Mr. Finn said in a Web log post that this camp reflects a dangerous move to shift away from an emphasis on academic excellence and toward a sloppier and less meaningful focus on the "whole child" that happens throughout American history.

"It's a darn shame," Mr. Finn wrote. "Yesterday's push for achievement hasn't yet produced the learning gains we need. But it may be starting to do so. The surest way to curb tomorrow's gains is to change the policy focus and ease the pressure."

He added, "As for the AFT's future direction, all I can say is that President Weingarten's early signals do no credit to Al Shanker's legacy."

Ms.

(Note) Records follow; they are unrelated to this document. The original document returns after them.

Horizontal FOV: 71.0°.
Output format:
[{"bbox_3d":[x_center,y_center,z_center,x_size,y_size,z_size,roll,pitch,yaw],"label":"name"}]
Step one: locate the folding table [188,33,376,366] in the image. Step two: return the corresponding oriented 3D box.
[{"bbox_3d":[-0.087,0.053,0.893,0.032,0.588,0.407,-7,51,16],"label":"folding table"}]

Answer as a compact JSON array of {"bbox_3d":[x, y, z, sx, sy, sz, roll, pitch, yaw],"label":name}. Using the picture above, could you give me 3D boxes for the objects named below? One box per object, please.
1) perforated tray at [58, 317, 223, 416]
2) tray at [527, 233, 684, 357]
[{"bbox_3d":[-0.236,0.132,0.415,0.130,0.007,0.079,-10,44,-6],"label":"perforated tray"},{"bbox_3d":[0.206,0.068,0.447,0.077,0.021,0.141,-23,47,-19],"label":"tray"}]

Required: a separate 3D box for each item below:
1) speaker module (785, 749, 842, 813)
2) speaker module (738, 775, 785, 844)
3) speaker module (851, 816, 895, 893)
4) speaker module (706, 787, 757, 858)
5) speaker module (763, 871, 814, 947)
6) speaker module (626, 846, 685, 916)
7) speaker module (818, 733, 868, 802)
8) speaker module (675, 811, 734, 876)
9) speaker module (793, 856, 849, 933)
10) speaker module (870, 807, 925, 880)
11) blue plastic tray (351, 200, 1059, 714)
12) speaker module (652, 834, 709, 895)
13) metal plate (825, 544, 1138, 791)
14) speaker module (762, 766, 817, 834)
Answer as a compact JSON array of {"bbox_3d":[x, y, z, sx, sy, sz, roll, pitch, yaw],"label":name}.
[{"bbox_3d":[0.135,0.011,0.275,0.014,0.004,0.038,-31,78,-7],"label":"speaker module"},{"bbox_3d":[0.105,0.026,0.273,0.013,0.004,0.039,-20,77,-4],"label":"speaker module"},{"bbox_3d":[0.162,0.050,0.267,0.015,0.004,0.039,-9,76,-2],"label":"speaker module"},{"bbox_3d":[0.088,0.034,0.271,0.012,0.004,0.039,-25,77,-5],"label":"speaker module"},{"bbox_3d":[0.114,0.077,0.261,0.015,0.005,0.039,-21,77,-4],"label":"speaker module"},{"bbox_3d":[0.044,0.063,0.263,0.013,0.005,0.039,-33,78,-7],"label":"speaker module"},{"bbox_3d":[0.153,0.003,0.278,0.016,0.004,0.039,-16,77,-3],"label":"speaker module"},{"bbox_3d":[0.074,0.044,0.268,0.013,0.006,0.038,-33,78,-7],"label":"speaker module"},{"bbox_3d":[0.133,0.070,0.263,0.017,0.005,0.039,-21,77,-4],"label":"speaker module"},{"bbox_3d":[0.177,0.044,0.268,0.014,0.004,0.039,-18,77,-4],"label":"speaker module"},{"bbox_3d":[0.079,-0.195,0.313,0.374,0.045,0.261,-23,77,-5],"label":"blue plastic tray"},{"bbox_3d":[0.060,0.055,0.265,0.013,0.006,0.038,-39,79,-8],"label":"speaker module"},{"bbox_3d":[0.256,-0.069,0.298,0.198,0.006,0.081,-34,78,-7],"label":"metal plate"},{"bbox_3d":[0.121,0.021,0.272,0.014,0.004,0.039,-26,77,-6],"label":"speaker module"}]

Ravitch is fighting back with a counter-post on Fordham's Web site, edexcellence.net, which is billing the debate as a "Clash of the Titans."

"Will it help or harm children's academic achievement — most especially children who are living in poverty — if they have access to good pre-K programs?

Will it help or harm children's academic achievement — most especially the neediest children — if they have access to good medical care, with dental treatment, vision screening, and the like?" she writes.

She also dismisses Mr. Finn's assertion that she is opposing academic standards by criticizing No Child Left Behind, asking how the law can have worked if American students have been falling behind international competitors through its inception.

Mr. Finn's response is that while he believes Ms. Ravitch is not straying from setting high standards, he worries that others are merely searching for diversions.